When Teraktor-Sazi officials were notified of the miscalculation, they chose to lie to the fans — announcing over the stadium PA system that their club had indeed clinched the championship. The idea was apparently that if the fans didn’t find out the truth until later, once they’d left the stadium, then they wouldn’t riot inside the stadium. (Of course, in the United States, the fans would’ve rioted either way, win or lose.) But despite the attempted media blackout, word eventually got out that Teraktor-Sazi had actually lost the title, and the fans predictably became unruly.
What was supposed to be a marquee weekend for the Persian Gulf Pro League ended up making headlines around the world for the wrong reasons. In the moment when it could showcase its best, elite soccer in Iran wound up looking very amateurish.
That was never the case during the career of Ali Karimi.
From his pro debut in 1996 to his retirement in 2014, Karimi scored 101 goals in league play — taking his talents to Iran, Qatar, United Arab Emirates and Germany — and netted 38 goals for the Iranian national squad. The 5-foot-10 midfielder and forward was part of three league championship teams (two in the Persian Gulf Pro League with Perspolis, one in Germany’s Bundesliga with Bayern Munich) and led Iran to an Asian Games title in 1998.
Karimi was voted Asian Footballer of the Year in 2004, and in 2006 helped Iran qualify for the World Cup. He actually finished his career playing for Teraktor-Sazi, helping them win Iran’s coveted Hazfi Cup tournament in his final season.
Karimi was such a key figure for Iran’s national team that when the country’s soccer federation wanted him off the team in 2008 for publicly criticizing them, Iranian President Mahmoud Ahmadinejad and Hassan Khomeini (grandson of Ayatollah Ruhollah Khomeini) personally stepped in to keep Karimi on the squad.

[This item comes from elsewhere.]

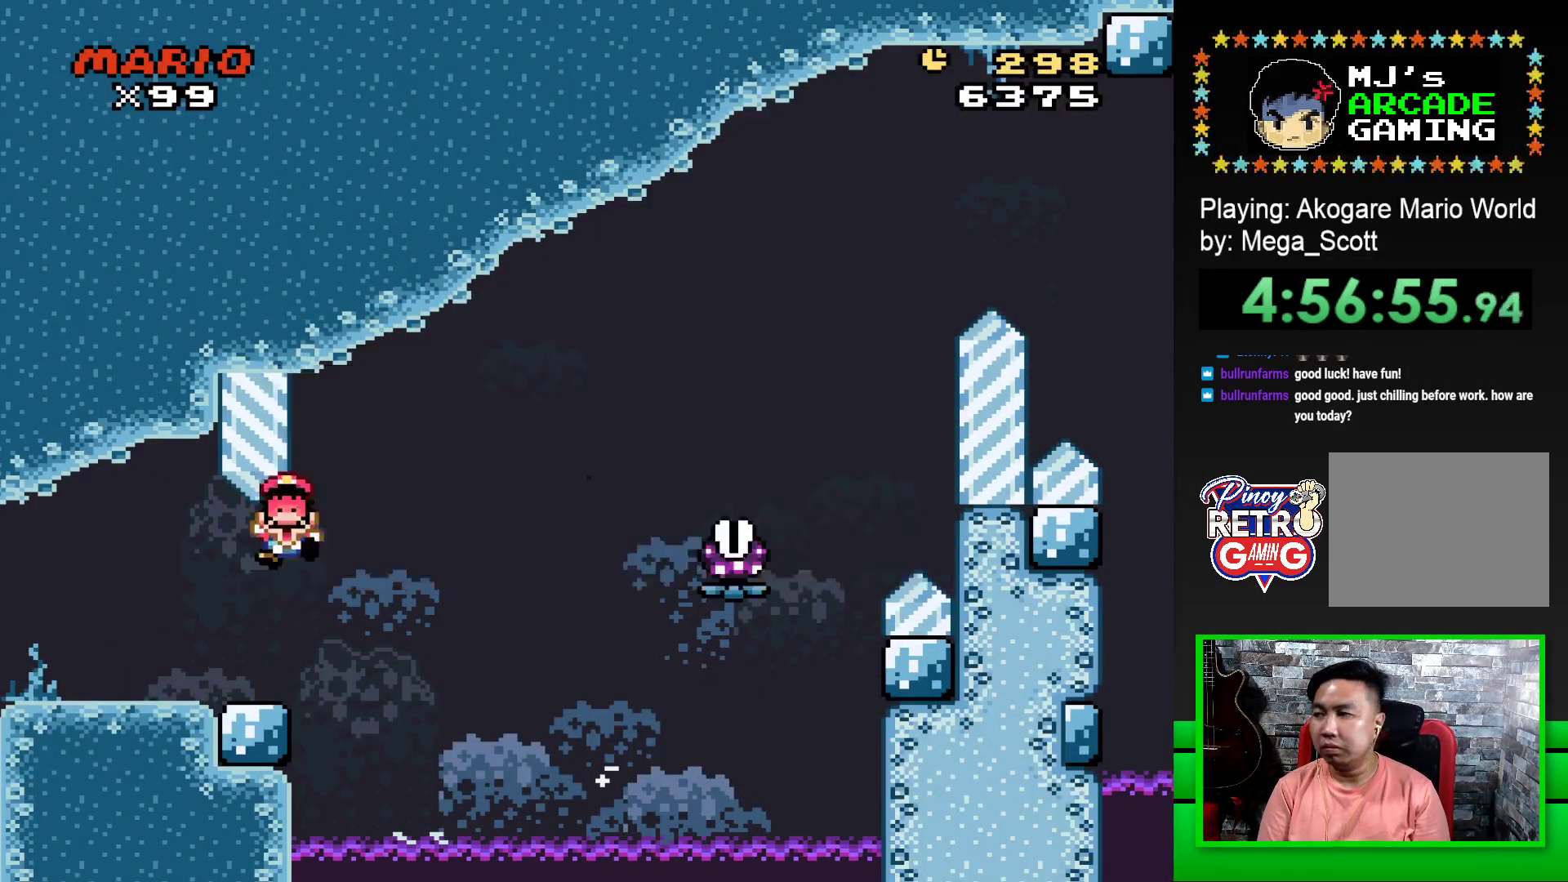
{"buttons": ["CROSS"], "events": [[33, "CROSS", "up"], [117, "CROSS", "down"], [200, "CROSS", "up"], [267, "CROSS", "down"], [367, "CROSS", "up"], [417, "CROSS", "down"]]}
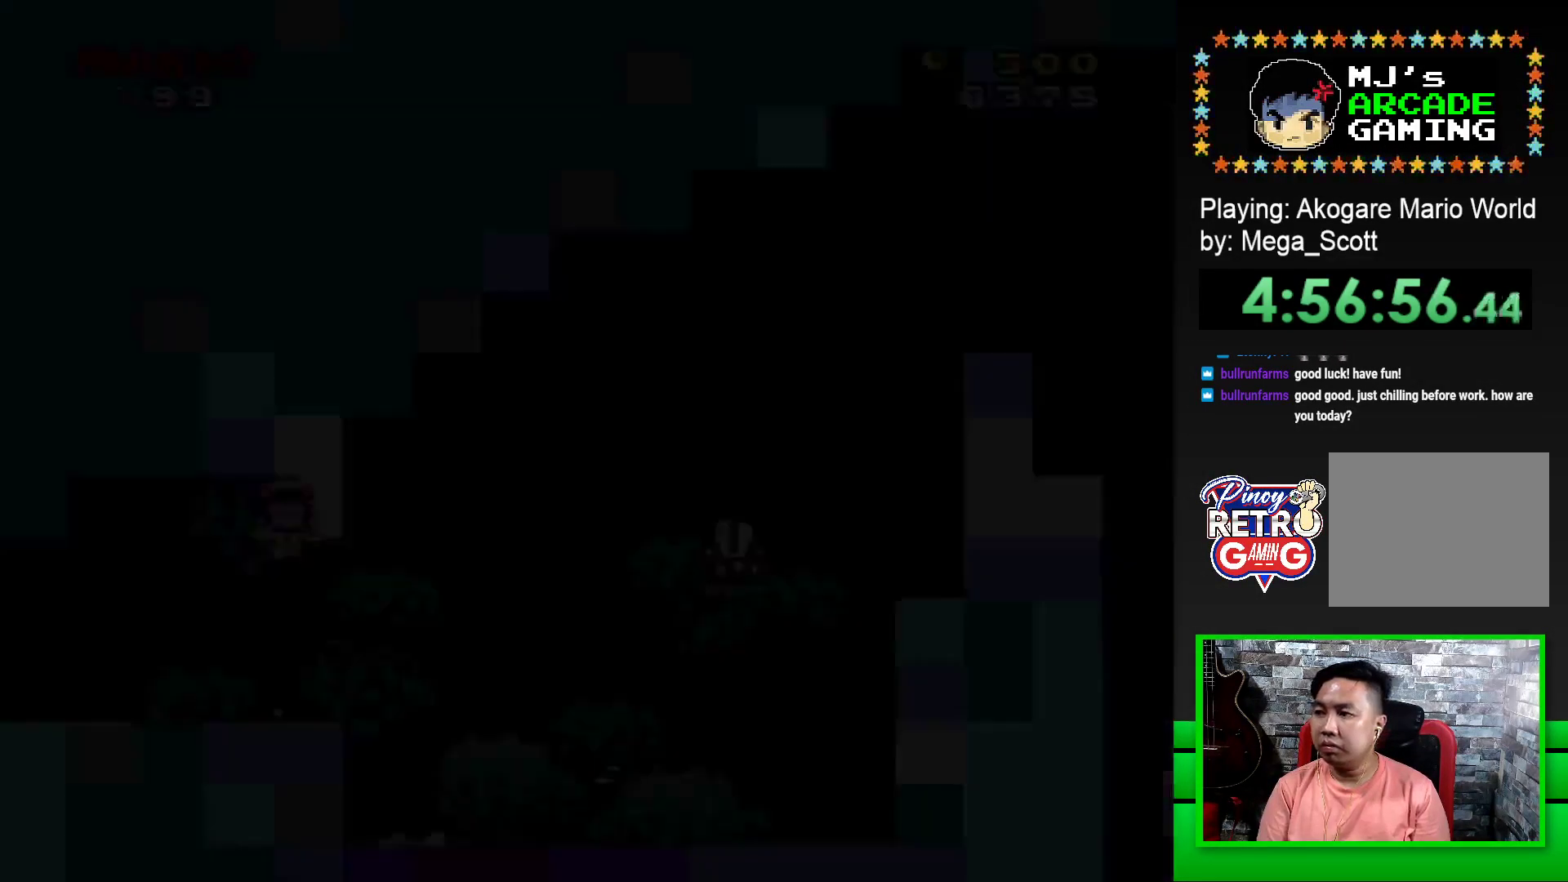
{"buttons": ["CROSS"], "events": [[17, "CROSS", "up"], [67, "CROSS", "down"], [167, "CROSS", "up"], [250, "CROSS", "down"], [367, "CROSS", "up"], [467, "CROSS", "down"]]}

Karimi played three seasons in Germany, but spent most of his career close to home in Asia and the Middle East. He reportedly turned down lucrative offers from Spain’s Atletico Madrid and Austria’s Red Bull Salzburg. While that is often a surefire way for any athlete to become a hero in his region, one incident during Karimi’s playing days in Iran almost scarred his legacy.
In August 2010, the Iranian club Steel Azin dismissed Karimi, its best player, amid allegations that he was not fasting during Ramadan. In Iran, this wasn’t just a social faux pas or a religious shortcoming as a Muslim; it was against national law. In other words, this was bigger than Tom Brady tampering with footballs or Donald Sterling revealing his racism.
Karimi denied the allegations, and the whole thing was resolved a few days later when he paid a fine and the club reinstated him.
Five years later, the fasting incident apparently did little to no damage to Karimi’s reputation. In a recent poll taken by an Iranian TV station, Karimi was voted the country’s most popular soccer player of the last 20 years by a wide margin.
Even in retirement, the player nicknamed “The Magician” and “The Asian Maradona” (a comparison to Argentine superstar Diego Maradona) shines as the brightest light in Iranian soccer.